A surge in orders for military aircraft sent new orders placed with U.S. factories for durable goods unexpectedly higher in June, data from the Commerce Department showed Wednesday.
Orders for durable goods rose 1.9 percent in June after rising 0.8 percent a month earlier. Economists had forecast a 0.4 percent decline as surveys of purchasing managers and regional Federal Reserve banks indicated contracting demand for U.S. manufactured goods.
The gain was led by a big jump in purchases of defense aircraft. Orders rose 80.6 percent to $9.76 billion in June after rising 9.8 percent in May and 2.4 percent in April. Year to date, orders for defense aircraft are up 12 percent to $32.9 billion.
The monthly figure is the second highest level of orders for defense orders ever, behind the month that followed the 9/11 attacks.

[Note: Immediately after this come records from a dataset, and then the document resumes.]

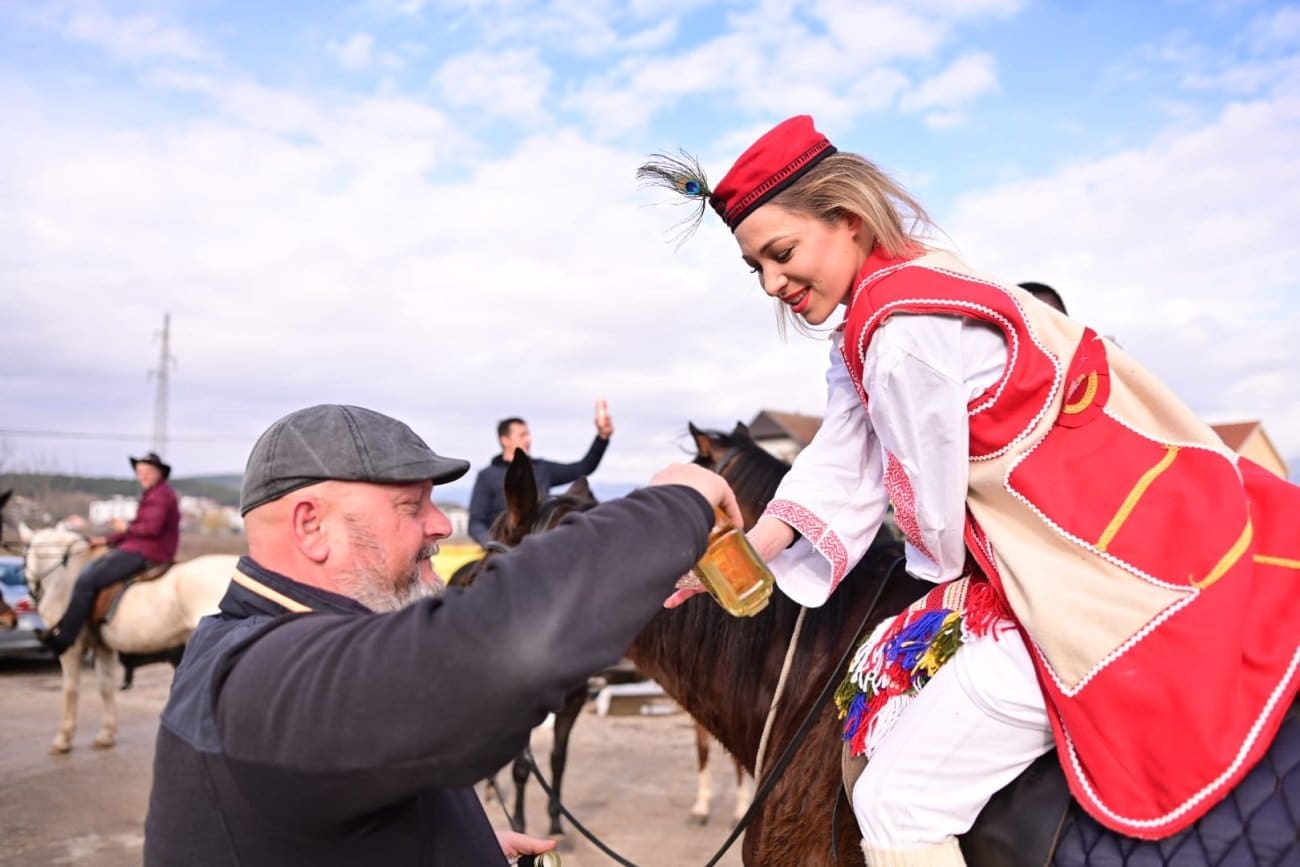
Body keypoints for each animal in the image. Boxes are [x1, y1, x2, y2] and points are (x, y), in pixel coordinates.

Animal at [21, 526, 236, 754]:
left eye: (24, 558)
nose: (32, 595)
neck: (68, 576)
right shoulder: (102, 648)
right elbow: (105, 687)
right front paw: (106, 734)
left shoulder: (72, 649)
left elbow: (70, 689)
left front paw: (63, 738)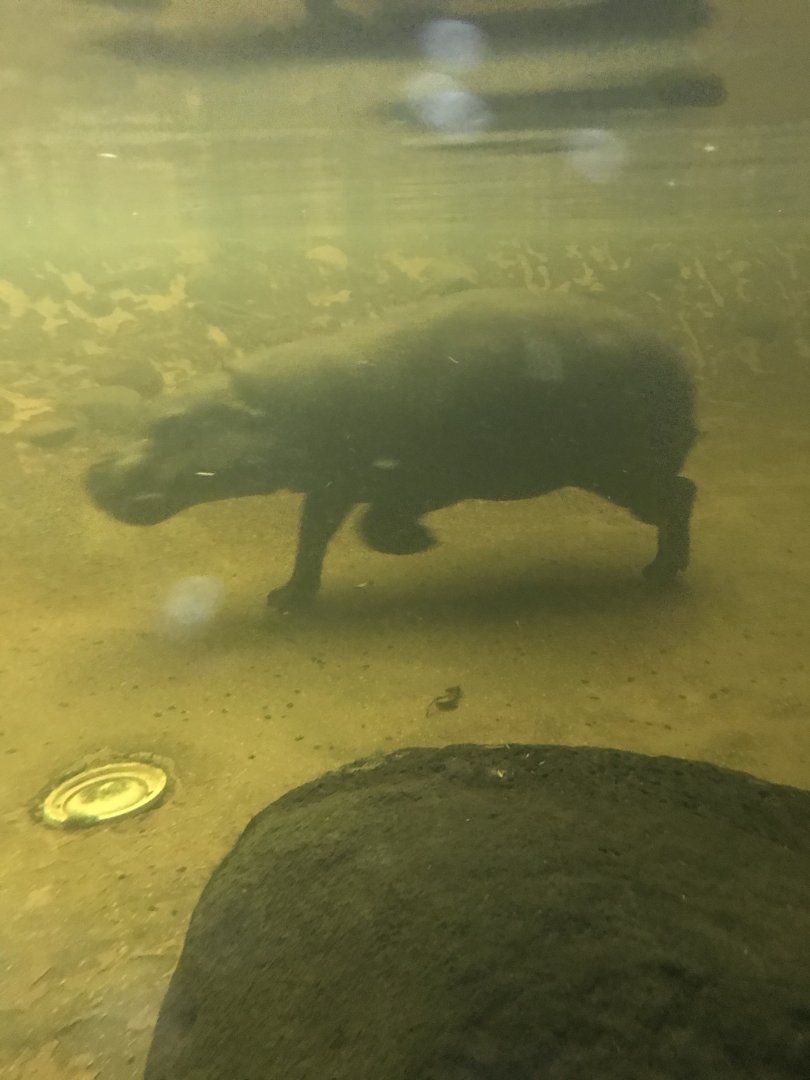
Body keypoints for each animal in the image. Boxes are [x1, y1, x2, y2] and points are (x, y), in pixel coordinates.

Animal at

The figures are not adjusted for inflation. In June, the Producer Price Index for goods rose 2.4 percent and is up 17.4 percent compared with 12 months earlier. Excluding food and energy, goods prices were up 0.5 percent in June and 9.1 percent over the year. The index of prices received by U.S. manufacturers of defense goods rose 0.7 percent and was up 15.2 percent for the year.
Excluding defense, orders rose 0.4 percent and yeart-to-date are 11.4 percent above last year’s level. While that exceeds what economists expected, it likely indicates a contraction in orders after adjusting for inflation. Prices of durable consumer goods prices rose 0.5 percent in June and are up 8.4 percent compared with a year ago.
Core capital goods orders, which strip out aircraft and defense spending, rose 0.5 percent for the month and are up 10.1 percent year to date. These are considered a proxy for business investment and have been up modestly for four consecutive months. Prices of capital equipment for the private sector, however, were up 0.7 percent in June and are up 9.3 percent for the year, suggesting that much or all of the gain is due to inflation.
Orders for cars, trucks, and parts rose 1.5 percent, more than double the 0.7 percent gain in the price of new vehicles tracked by the Consumer Price Index. So far this year, motor vehicle orders are up 12.1 percent, exceeding the 11.4 percent gain in the CPI’s index of new vehicles.
Excluding transportation, new orders were up 0.3 percent in June compared with May and 8.5 percent year-to-date. The monthly figure suggests a contraction after inflation adjustment and the year-to-date figure indicates zero growth.